15.14    Counterparts. This Agreement may be executed in two (2) or more counterparts, each of which shall be deemed an original, but all of which together shall constitute one and the same instrument.


15.15    Expenses. Each Party shall pay its own costs, charges and expenses incurred in connection with the negotiation, preparation and completion of this Agreement.

15.16    Binding Effect. This Agreement shall be binding upon and inure to the benefit of the Parties and their respective legal representatives, successors and permitted assigns.
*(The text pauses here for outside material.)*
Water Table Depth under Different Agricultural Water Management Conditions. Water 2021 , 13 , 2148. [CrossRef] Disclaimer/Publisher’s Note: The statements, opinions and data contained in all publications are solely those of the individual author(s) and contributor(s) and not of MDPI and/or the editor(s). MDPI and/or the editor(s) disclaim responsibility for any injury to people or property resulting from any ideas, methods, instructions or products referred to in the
15.17    Construction. The Parties hereto acknowledge and agree that: (a) each Party and its counsel reviewed and negotiated the terms and provisions of this Agreement and have contributed to its revision; (b) the rule of construction to the effect that any ambiguities are resolved against the drafting Party shall not be employed in the interpretation of this Agreement; and (c) the terms and provisions of this Agreement shall be construed fairly as to all Parties hereto and not in a favor of or against any Party, regardless of which Party was generally responsible for the preparation of this Agreement.
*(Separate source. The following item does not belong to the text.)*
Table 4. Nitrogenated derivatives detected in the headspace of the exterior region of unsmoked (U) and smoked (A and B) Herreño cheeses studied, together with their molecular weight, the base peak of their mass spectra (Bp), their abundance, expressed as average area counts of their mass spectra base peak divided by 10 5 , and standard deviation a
15.18    Cumulative Remedies. No remedy referred to in this Agreement is intended to be exclusive unless explicitly stated to be so, but each shall be cumulative and in addition to any other remedy referred to in this Agreement or otherwise available under law.
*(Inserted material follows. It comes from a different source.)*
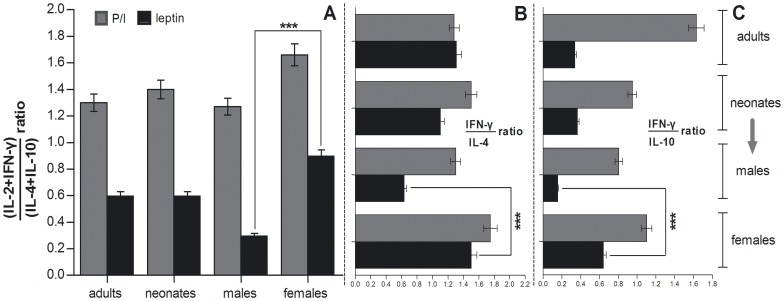
Cytokine gene expression ratios in 40 neonate CBMC (male and female) vs 20 adult PBMC cultured with P/I or rleptin.A, type-1 (IL-2+ IFN-γ) over type-2 (IL-4+ IL-10) gene expression ratios; B, Th1 (IFN-γ) over Th2 (IL-4) gene expression ratios; C, Th1 (IFN-γ) over IL-10 gene expression ratios. Results are given as mean ±%CV; asterisks indicate statistical significance (***, P<0.001, compared with 2-way ANOVA).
[Remainder of page left blank intentionally.]


CONFIDENTIAL

IN WITNESS WHEREOF, the Parties intending to be bound have caused this Agreement to be executed by their duly authorized representatives.

 

ABCELLERA BIOLOGICS INC.
By:  

/s/ Carl Hansen

Name:   Carl Hansen, Ph.D.
Title:   President & Chief Executive Officer
Date:  

3/11/2020

 

ELI LILLY AND COMPANY
By:  

/s/ Daniel Skovronsky

Name:   Daniel Skovronsky, MD, PhD
Title:   President, Lilly Research Laboratories
  Chief Scientific Officer, Eli Lilly and Company
Date:  

3/11/2020


CONFIDENTIAL

Exhibit 1.32-Part A

Good Research Practice Expectations for External Partners

[***]

 

[***] Certain information in this document has been omitted from this exhibit because it is both (i) not material and (ii) would be competitively harmful if publicly disclosed.

 



CONFIDENTIAL

Exhibit 1.32-Part B

Lilly Principles for Animal Care and Use

[***]

 

[***] Certain information in this document has been omitted from this exhibit because it is both (i) not material and (ii) would be competitively harmful if publicly disclosed.

 



CONFIDENTIAL

Exhibit 3.1.7

Form of Materials Transfer Record

[***]

 

[***] Certain information in this document has been omitted from this exhibit because it is both (i) not material and (ii) would be competitively harmful if publicly disclosed.